Write the entries again exactly, with no line missing.

[[ Input material open ]]

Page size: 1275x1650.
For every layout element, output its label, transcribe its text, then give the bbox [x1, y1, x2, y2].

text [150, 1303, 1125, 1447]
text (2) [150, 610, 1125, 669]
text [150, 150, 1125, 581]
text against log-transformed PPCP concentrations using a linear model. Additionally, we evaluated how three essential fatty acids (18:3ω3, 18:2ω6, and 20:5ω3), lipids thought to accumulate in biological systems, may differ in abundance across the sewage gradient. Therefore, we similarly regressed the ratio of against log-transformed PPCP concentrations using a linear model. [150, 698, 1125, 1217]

[[ Input material closed ]]

Solution:
Page size: 1275x1650.
For every layout element, output its label, transcribe its text, then give the bbox [x1, y1, x2, y2].

text [150, 1303, 1125, 1447]
text (2) [150, 610, 1125, 669]
text [150, 150, 1125, 581]
text against log-transformed PPCP concentrations using a linear model. Additionally, we evaluated how three essential fatty acids (18:3ω3, 18:2ω6, and 20:5ω3), lipids thought to accumulate in biological systems, may differ in abundance across the sewage gradient. Therefore, we similarly regressed the ratio of against log-transformed PPCP concentrations using a linear model. [150, 698, 1125, 1217]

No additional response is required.